● **Aim of the exercise**:
Reproduce the data below in full and exclude every picture.

Revision comparison data
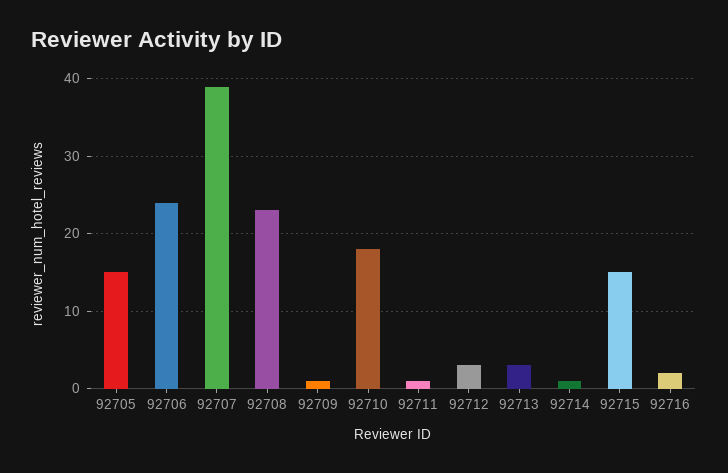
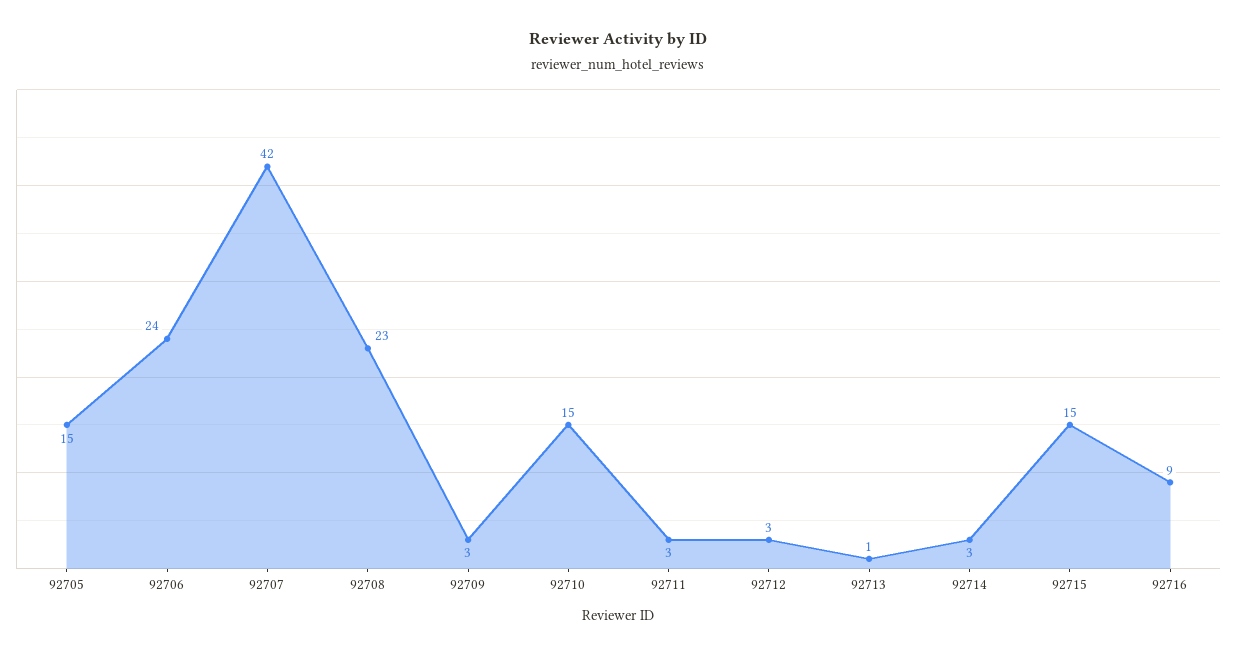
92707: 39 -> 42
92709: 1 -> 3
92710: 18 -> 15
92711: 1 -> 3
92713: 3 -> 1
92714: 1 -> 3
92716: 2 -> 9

● **Solved problem**:
92707: 39 -> 42
92709: 1 -> 3
92710: 18 -> 15
92711: 1 -> 3
92713: 3 -> 1
92714: 1 -> 3
92716: 2 -> 9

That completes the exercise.